What needs to be done: Go through the data line by line from the top, retyping each exactly, and end with the line that contains "# OBReadProduct2DataOtherProductTypeOverdraftOverdraftTierBand".

((

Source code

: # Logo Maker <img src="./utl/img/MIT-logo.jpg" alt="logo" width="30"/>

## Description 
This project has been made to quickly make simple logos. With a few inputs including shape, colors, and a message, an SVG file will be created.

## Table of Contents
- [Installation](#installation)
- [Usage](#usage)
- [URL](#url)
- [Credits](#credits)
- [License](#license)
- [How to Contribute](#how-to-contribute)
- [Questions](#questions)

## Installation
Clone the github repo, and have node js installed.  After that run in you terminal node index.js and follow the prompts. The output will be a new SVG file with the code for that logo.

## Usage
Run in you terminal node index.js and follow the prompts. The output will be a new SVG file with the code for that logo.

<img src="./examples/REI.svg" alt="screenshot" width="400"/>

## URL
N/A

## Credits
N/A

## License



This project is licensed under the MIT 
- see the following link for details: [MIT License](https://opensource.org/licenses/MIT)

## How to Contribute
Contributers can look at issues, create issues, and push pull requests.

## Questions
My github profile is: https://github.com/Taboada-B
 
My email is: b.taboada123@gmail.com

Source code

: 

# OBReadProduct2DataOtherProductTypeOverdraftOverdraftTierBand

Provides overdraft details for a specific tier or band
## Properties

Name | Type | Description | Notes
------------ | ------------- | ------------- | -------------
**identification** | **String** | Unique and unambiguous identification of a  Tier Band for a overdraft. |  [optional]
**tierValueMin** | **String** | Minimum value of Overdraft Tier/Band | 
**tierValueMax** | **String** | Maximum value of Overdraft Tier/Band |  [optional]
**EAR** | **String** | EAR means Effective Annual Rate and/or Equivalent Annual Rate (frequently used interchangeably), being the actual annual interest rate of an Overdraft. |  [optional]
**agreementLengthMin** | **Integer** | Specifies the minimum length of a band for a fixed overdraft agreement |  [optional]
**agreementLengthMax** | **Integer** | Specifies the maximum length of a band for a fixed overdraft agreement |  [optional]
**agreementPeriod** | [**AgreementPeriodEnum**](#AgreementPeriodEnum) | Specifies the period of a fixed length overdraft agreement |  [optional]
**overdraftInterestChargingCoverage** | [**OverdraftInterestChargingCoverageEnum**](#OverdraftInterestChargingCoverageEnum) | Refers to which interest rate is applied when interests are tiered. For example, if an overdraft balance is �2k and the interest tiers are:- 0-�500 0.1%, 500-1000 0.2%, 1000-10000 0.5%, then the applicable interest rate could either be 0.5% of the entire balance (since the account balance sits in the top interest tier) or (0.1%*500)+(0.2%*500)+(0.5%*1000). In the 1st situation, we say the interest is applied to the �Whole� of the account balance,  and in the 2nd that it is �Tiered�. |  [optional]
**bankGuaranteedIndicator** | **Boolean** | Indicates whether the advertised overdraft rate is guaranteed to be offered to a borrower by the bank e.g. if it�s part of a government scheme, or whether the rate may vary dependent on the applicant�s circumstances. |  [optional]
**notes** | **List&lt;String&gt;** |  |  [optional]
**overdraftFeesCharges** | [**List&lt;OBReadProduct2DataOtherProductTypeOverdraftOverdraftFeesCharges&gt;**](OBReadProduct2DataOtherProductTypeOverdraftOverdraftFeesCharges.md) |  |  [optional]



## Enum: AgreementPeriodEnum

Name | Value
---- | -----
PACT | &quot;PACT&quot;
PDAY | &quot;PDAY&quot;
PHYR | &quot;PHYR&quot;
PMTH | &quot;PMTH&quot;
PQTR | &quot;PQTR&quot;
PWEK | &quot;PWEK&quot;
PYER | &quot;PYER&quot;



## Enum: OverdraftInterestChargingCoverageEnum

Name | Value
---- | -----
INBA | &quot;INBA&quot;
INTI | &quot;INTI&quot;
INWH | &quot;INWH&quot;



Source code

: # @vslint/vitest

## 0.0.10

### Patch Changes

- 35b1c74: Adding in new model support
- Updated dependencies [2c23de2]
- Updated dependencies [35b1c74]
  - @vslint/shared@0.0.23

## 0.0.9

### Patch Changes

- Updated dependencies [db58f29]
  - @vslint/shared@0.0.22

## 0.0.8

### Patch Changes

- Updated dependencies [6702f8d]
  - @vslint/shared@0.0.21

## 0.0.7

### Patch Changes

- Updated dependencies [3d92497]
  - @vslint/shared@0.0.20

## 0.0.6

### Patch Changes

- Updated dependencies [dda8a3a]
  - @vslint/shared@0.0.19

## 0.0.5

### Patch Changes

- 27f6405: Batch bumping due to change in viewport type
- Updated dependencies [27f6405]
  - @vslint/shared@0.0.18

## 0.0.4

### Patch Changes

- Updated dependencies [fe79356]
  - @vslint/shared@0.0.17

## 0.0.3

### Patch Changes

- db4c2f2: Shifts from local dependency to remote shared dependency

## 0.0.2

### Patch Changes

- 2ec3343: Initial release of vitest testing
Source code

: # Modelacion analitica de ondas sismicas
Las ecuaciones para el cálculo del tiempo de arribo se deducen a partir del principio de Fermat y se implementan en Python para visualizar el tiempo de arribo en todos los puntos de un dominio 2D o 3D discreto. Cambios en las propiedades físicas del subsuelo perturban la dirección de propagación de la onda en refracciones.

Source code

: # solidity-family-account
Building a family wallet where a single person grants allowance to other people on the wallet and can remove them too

))

Task response:
Source code

: # Logo Maker <img src="./utl/img/MIT-logo.jpg" alt="logo" width="30"/>

## Description 
This project has been made to quickly make simple logos. With a few inputs including shape, colors, and a message, an SVG file will be created.

## Table of Contents
- [Installation](#installation)
- [Usage](#usage)
- [URL](#url)
- [Credits](#credits)
- [License](#license)
- [How to Contribute](#how-to-contribute)
- [Questions](#questions)

## Installation
Clone the github repo, and have node js installed.  After that run in you terminal node index.js and follow the prompts. The output will be a new SVG file with the code for that logo.

## Usage
Run in you terminal node index.js and follow the prompts. The output will be a new SVG file with the code for that logo.

<img src="./examples/REI.svg" alt="screenshot" width="400"/>

## URL
N/A

## Credits
N/A

## License



This project is licensed under the MIT 
- see the following link for details: [MIT License](https://opensource.org/licenses/MIT)

## How to Contribute
Contributers can look at issues, create issues, and push pull requests.

## Questions
My github profile is: https://github.com/Taboada-B
 
My email is: b.taboada123@gmail.com

Source code

: 

# OBReadProduct2DataOtherProductTypeOverdraftOverdraftTierBand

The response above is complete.